DATASET EXTRACT:

»»

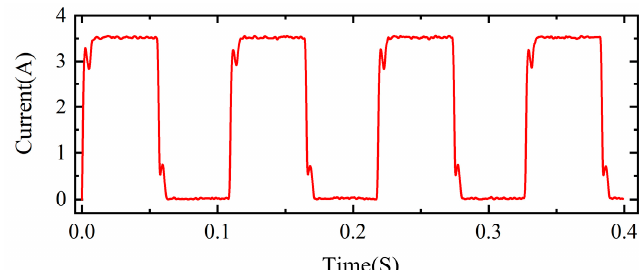
Figure 7. Current signal.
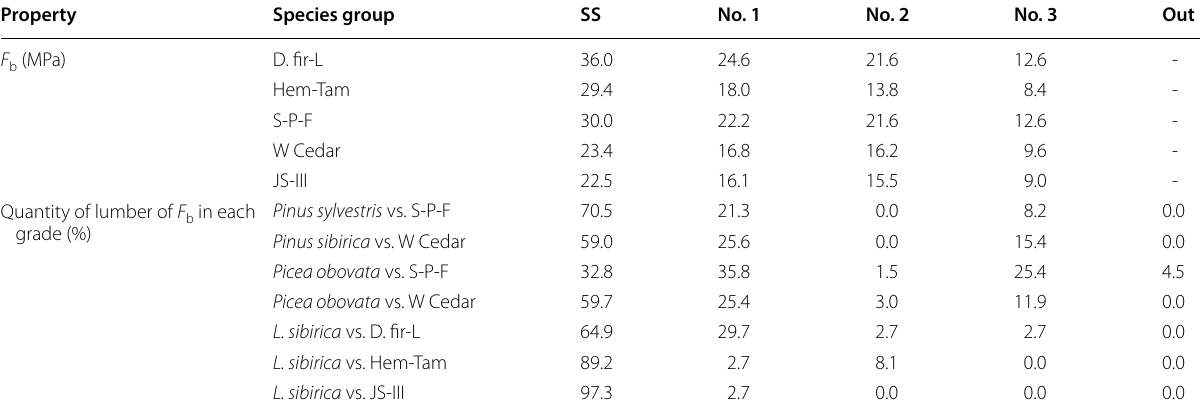
) and quantity of lumber of F b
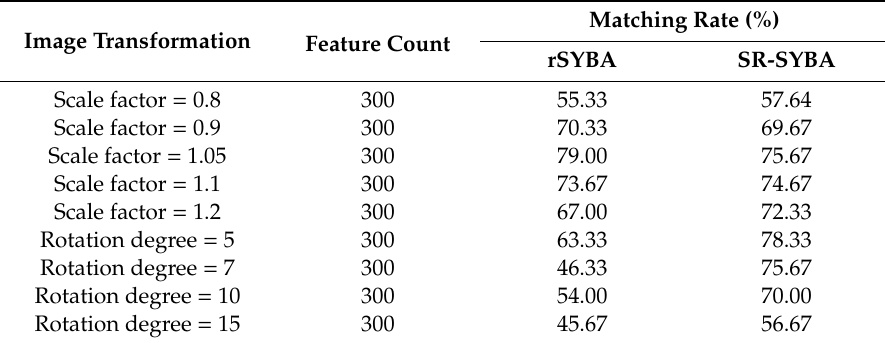
Table 1. Matching rate comparison between rSYBA and SR-SYBA.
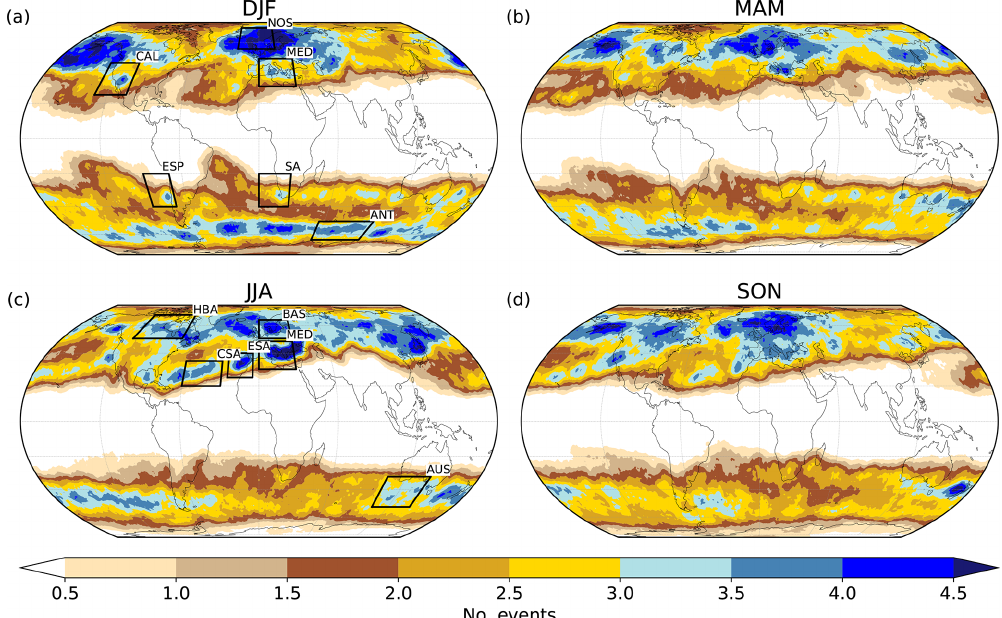
Figure 4. Seasonal average number of PV cutoff genesis events within a distance of 500km in (a) DJF, (b) MAM, (c) JJA, and (d) SON. The location of a genesis event is determined by the center of the first PV cutoff of a track. Black boxes mark the genesis regions investigated in Sect.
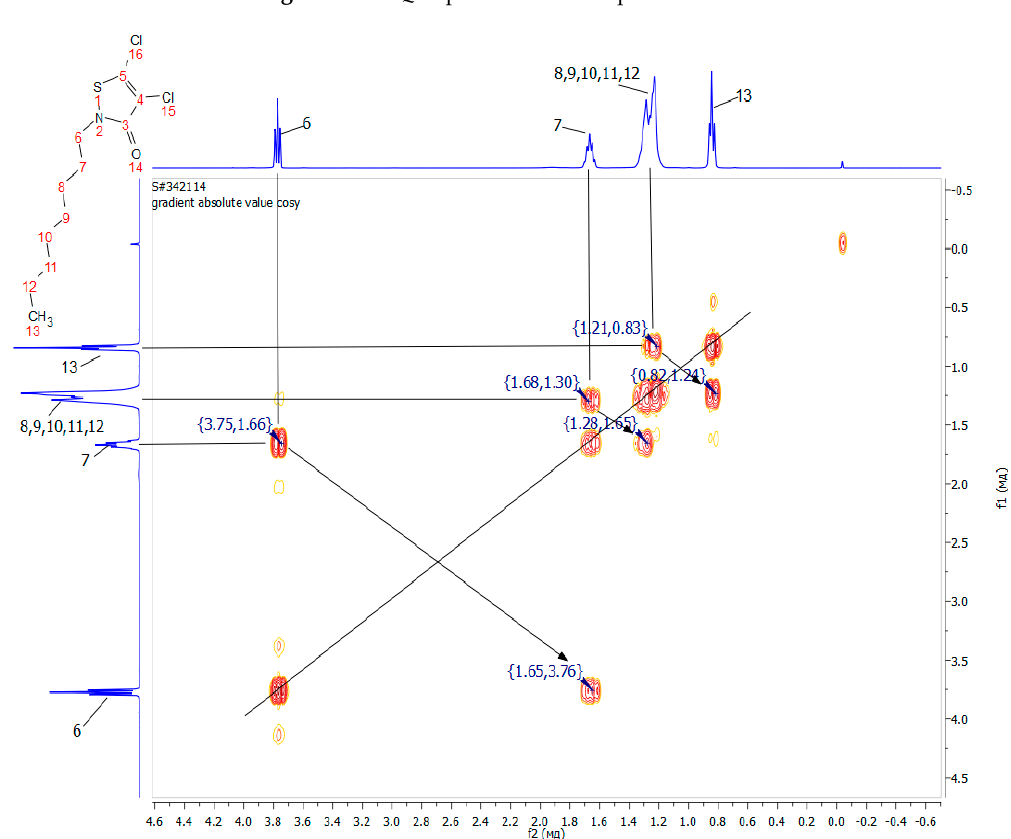
Figure 8. COSY spectrum of DCOIT.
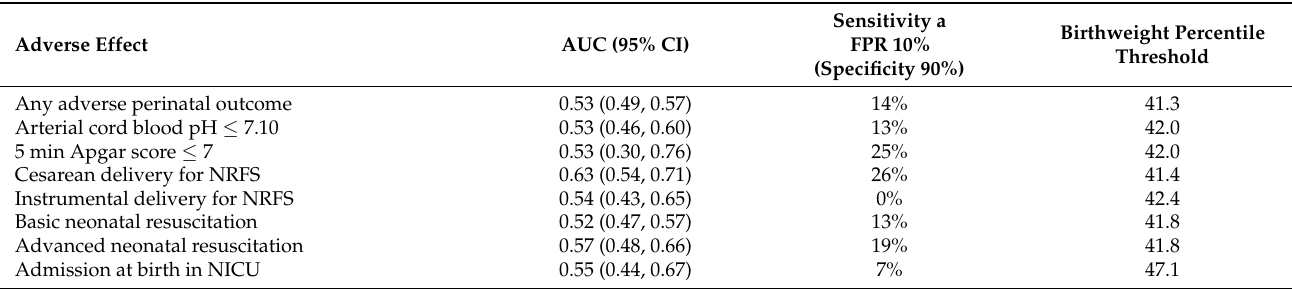
Table 3. Values of area under the receiver operating characteristic curves (AUCs) and sensitivities plus the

««

EXERCISE PROMPT:
Retype the lines exactly. Begin at the one that holds "Table 1. Matching", stop at the last line of the entries above, and drop the pictures.

RESPONSE BELOW:
Table 1. Matching rate comparison between rSYBA and SR-SYBA.
Figure 4. Seasonal average number of PV cutoff genesis events within a distance of 500km in (a) DJF, (b) MAM, (c) JJA, and (d) SON. The location of a genesis event is determined by the center of the first PV cutoff of a track. Black boxes mark the genesis regions investigated in Sect.
Figure 8. COSY spectrum of DCOIT.
Table 3. Values of area under the receiver operating characteristic curves (AUCs) and sensitivities plus the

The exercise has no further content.